• [Exercise requirements]:
Each record below is to be retyped exactly, with its pictures omitted.

[Bounding box coordinates]
Segment Open
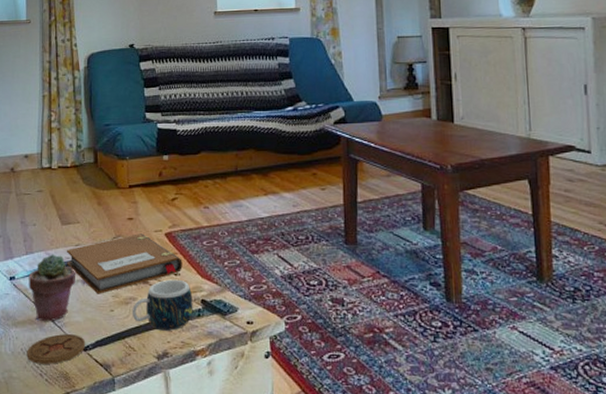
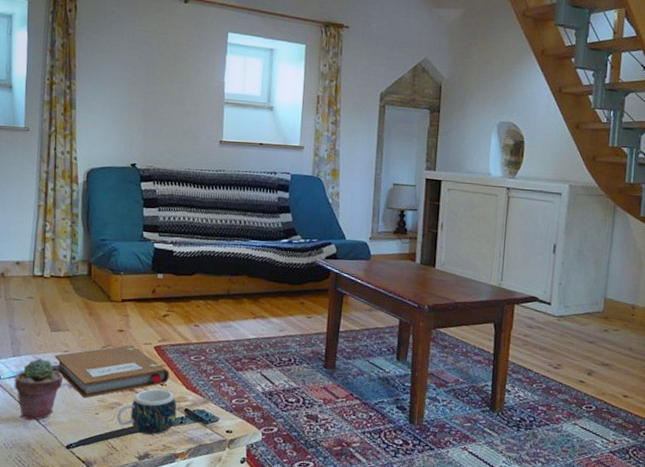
coaster: present [26,334,86,364] -> none [9,432,69,459]

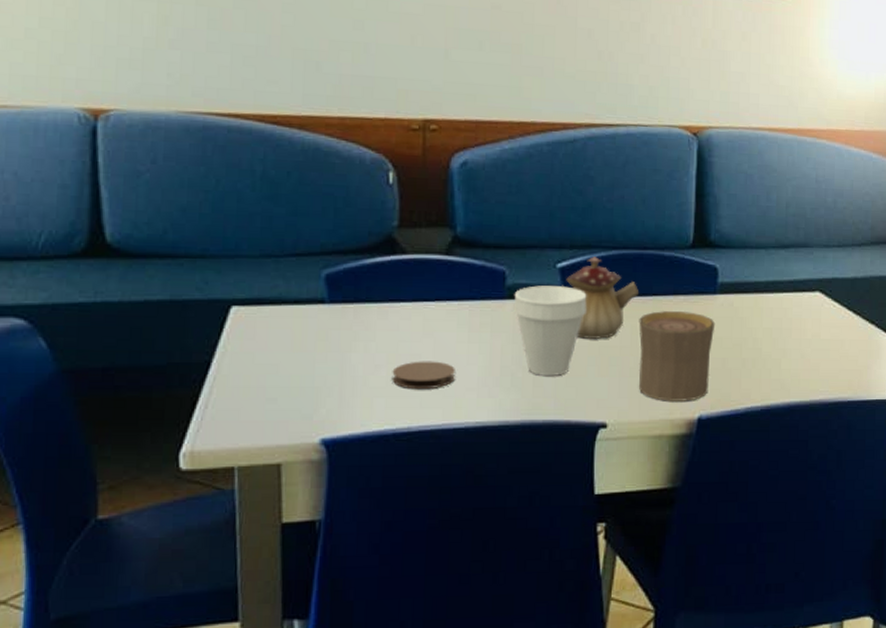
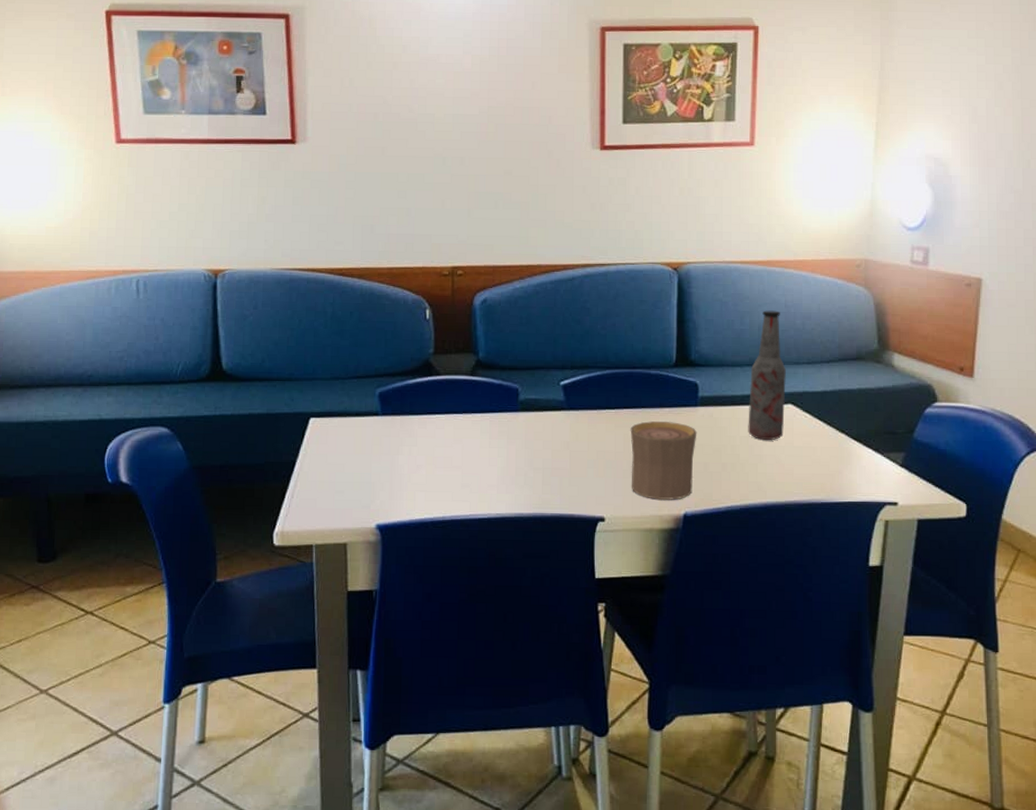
coaster: present [392,361,455,390] -> none [430,462,479,486]
cup: present [513,285,587,376] -> none [525,400,586,476]
teapot: present [566,257,638,340] -> none [568,375,629,446]
bottle: none [771,185,815,332] -> present [748,310,786,440]

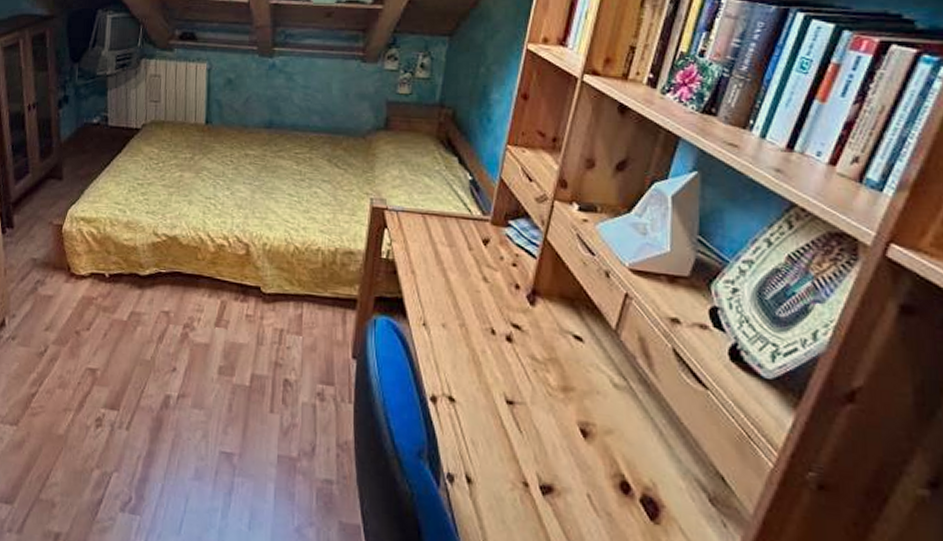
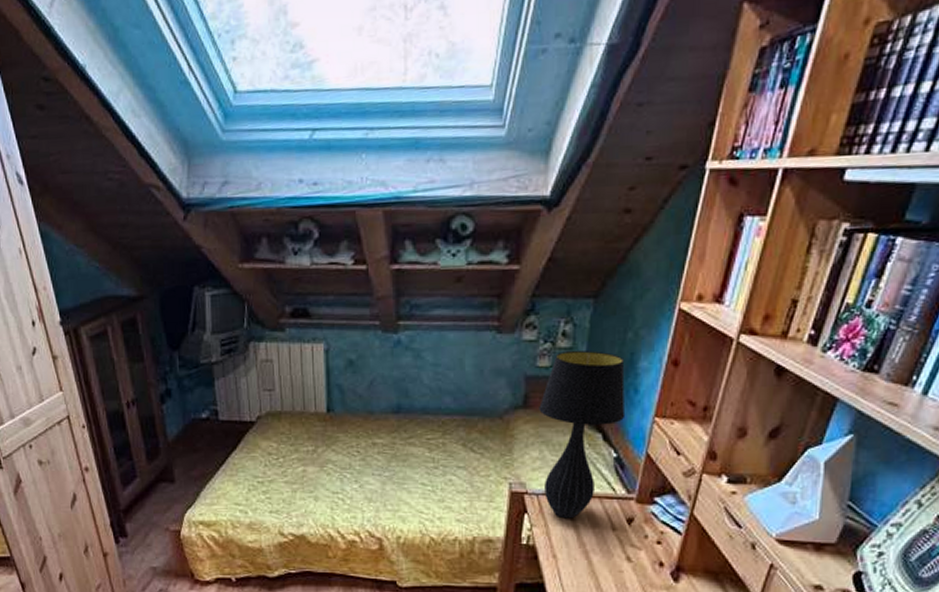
table lamp: none [399,81,480,237] -> present [539,351,626,519]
Segment Closed
• [Expected output]:
coaster: present [26,334,86,364] -> none [9,432,69,459]

coaster: present [392,361,455,390] -> none [430,462,479,486]
cup: present [513,285,587,376] -> none [525,400,586,476]
teapot: present [566,257,638,340] -> none [568,375,629,446]
bottle: none [771,185,815,332] -> present [748,310,786,440]

table lamp: none [399,81,480,237] -> present [539,351,626,519]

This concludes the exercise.